In eastern Kentucky and other former Democratic bastions that have swung Republican in the past several decades, the people who most rely on the safety-net programs secured by Democrats are, by and large, not voting against their own interests by electing Republicans. Rather, they are not voting, period. They have, as voting data, surveys and my own reporting suggest, become profoundly disconnected from the political process.

MacGillis argues that voting, and even getting political news has become so onerous for the poorest Americans now that they simply don't care anymore: who has time to vote when you literally cannot put food on the table for your family?

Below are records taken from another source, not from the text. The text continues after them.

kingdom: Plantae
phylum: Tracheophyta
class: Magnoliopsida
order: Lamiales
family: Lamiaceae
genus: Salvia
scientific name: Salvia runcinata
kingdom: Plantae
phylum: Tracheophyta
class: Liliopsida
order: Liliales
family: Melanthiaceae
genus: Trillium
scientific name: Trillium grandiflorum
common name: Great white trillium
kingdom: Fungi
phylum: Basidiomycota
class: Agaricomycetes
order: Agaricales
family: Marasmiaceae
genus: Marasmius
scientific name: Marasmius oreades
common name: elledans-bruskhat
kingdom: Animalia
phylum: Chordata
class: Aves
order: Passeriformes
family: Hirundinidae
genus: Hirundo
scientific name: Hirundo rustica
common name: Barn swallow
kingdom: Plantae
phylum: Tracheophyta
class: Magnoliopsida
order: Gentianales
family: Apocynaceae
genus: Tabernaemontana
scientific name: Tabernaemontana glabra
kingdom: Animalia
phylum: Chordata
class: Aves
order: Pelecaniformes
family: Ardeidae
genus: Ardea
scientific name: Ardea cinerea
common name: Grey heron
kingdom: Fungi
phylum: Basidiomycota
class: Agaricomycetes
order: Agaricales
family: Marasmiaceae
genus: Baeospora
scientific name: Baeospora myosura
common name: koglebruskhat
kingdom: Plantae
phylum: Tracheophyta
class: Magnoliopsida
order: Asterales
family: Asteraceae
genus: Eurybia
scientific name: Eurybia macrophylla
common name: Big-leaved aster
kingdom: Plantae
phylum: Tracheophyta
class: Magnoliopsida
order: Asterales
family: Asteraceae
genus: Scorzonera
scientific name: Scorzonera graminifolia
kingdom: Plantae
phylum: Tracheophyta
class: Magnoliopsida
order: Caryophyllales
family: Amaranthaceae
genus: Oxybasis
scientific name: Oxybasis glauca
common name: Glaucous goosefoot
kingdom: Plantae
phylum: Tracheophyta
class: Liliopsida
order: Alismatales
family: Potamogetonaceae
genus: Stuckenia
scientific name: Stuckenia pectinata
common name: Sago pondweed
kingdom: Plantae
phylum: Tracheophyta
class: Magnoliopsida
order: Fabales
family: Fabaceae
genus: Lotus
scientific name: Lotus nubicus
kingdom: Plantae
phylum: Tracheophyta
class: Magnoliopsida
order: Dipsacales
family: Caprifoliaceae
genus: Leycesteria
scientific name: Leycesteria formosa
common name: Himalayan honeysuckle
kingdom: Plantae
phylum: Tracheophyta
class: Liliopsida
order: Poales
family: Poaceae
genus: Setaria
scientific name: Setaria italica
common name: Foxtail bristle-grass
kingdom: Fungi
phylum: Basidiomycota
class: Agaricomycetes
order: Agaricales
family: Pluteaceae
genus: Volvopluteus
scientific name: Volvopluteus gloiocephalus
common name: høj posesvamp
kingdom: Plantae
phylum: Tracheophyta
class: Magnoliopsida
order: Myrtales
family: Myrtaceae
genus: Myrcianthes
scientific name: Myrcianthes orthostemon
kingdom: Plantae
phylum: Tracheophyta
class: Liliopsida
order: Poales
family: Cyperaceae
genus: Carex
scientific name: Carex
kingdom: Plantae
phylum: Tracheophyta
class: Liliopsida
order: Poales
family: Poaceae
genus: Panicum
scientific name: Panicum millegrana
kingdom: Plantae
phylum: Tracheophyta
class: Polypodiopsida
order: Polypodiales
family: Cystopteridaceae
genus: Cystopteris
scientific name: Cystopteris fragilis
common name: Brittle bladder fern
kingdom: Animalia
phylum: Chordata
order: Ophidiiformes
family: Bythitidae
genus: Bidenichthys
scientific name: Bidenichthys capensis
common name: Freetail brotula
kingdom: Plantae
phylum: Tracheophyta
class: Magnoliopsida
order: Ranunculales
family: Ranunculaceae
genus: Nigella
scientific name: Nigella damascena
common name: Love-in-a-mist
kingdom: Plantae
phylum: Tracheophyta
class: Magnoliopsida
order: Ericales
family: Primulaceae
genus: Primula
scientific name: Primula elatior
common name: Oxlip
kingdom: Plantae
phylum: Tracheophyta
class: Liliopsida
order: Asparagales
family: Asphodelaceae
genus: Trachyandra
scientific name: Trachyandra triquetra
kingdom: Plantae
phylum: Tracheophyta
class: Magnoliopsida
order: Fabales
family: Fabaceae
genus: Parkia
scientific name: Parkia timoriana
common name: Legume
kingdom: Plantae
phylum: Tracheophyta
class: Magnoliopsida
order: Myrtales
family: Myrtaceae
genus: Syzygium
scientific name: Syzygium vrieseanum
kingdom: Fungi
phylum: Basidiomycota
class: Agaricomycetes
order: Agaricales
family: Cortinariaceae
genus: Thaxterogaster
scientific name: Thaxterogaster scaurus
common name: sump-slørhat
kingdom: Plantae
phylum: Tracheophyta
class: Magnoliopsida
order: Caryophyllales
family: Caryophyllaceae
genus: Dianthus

Meanwhile, many people who in fact most use and need social benefits are simply not voting at all. Voter participation is low among the poorest Americans, and in many parts of the country that have moved red, the rates have fallen off the charts. West Virginia ranked 50th for turnout in 2012; also in the bottom 10 were other states that have shifted sharply red in recent years, including Kentucky, Arkansas and Tennessee.

The poorest Americans are least likely to vote, and least likely to be organized to vote.  Meanwhile, the second lowest quintile of Americans have become sharply Republican.  The result, in Southern and Midwestern states, has been catastrophic.

Kentucky is just the latest state to fall.